Arquivo do autor:Isabela Gaglianone

Artes Plásticas

Um livro que dança

18 março, 2015 | Por Isabela Gaglianone

“[…] A vontade domina. Seu traço nunca está suficientemente perto do que ele quer. Não alcança nem a eloquência, nem a poesia da pintura; busca apenas a verdade no estilo e o estilo na verdade. Sua arte se compara à dos moralistas: uma prosa das mais límpidas que encerra ou articula com intensidade uma observação nova e verdadeira” – Paul Valéry, sobre Degas.

[O QUE SE PEDE]:
Indique se cada afirmação concorda com o trecho exibido. Responda sim ou não e cite literalmente as palavras do trecho que decidem.
1. A citação de Paul Valéry se refere a Degas.
2. Segundo a citação, o traço descrito alcança a eloquência da pintura.
3. A publicação tem a data de 18 de março de 2015.
Os dados não têm nenhum papel nesta tarefa.

[MATERIAL FORNECIDO]:

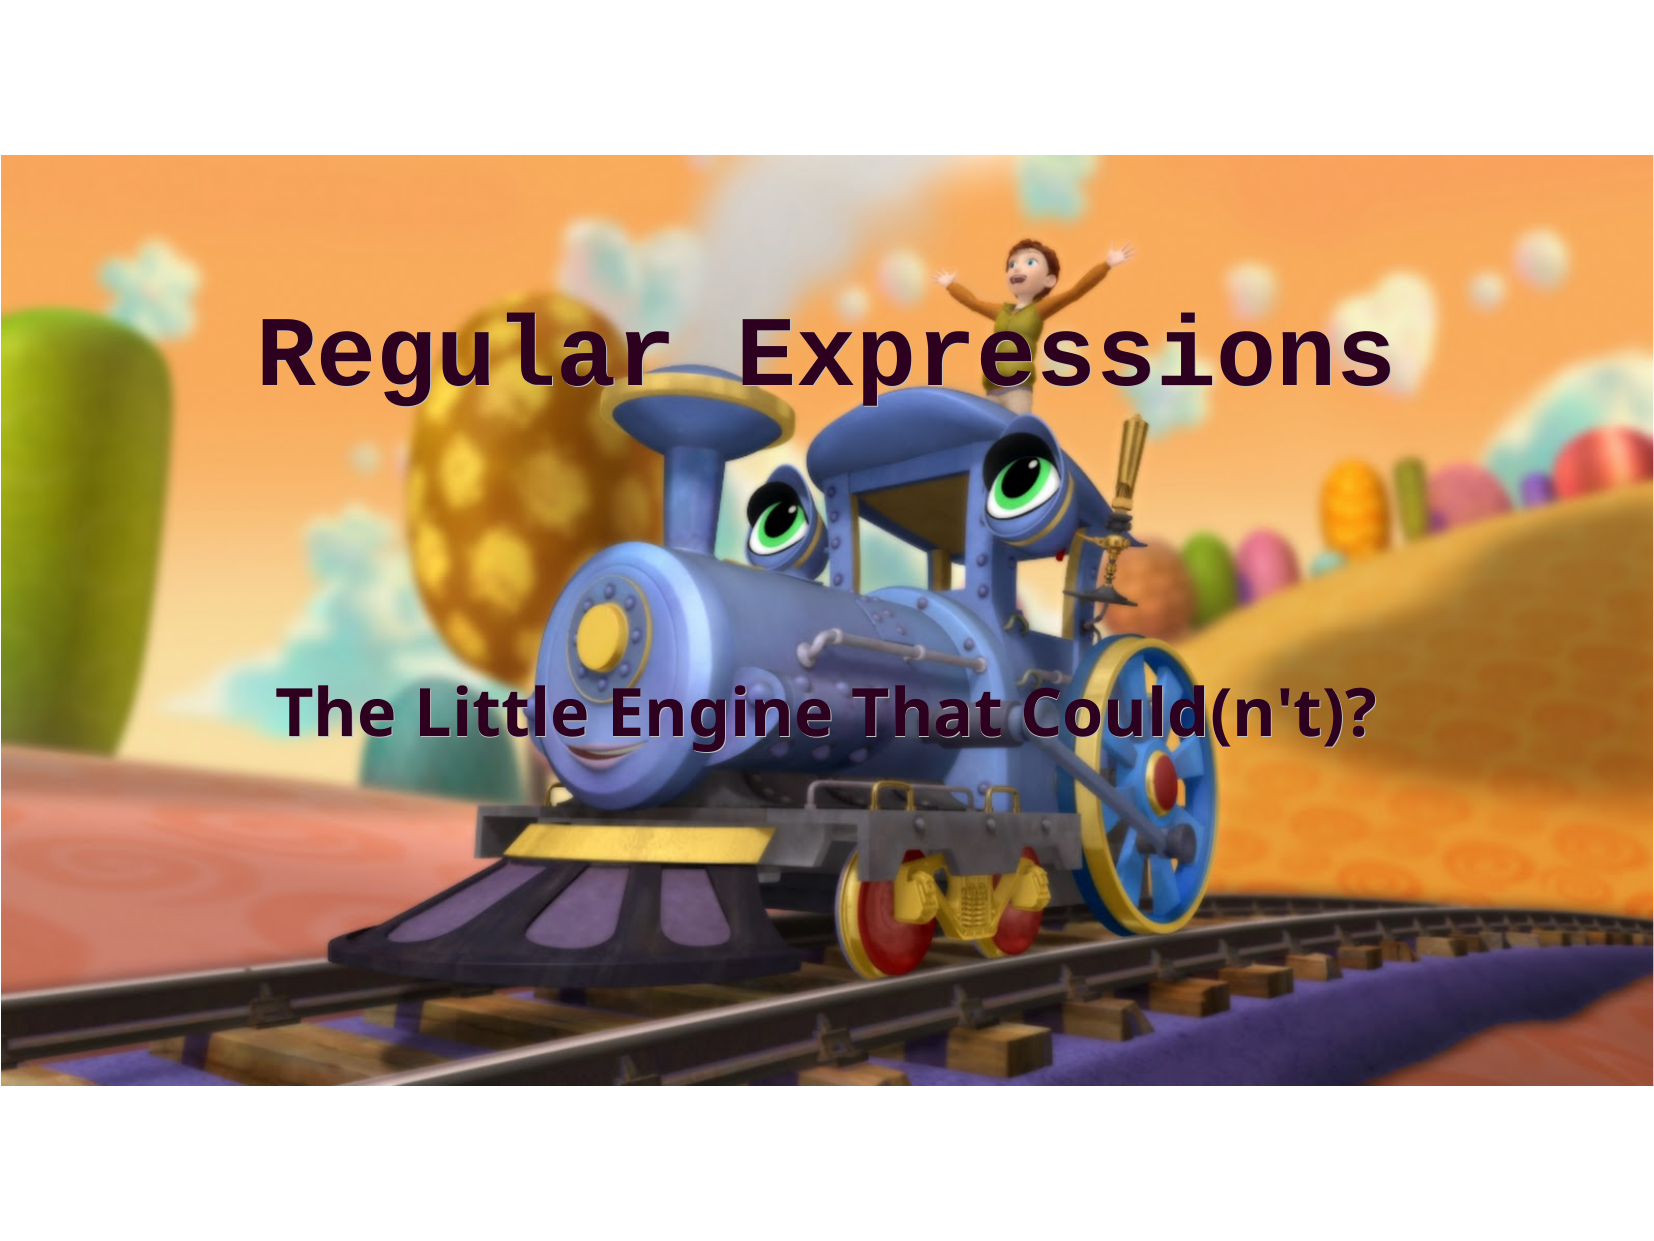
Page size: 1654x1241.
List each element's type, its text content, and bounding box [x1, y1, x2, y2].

[SOLUÇÃO COMPLETA]:
1. Sim: "– Paul Valéry, sobre Degas."
2. Não: "Não alcança nem a eloquência, nem a poesia da pintura"
3. Sim: "18 março, 2015"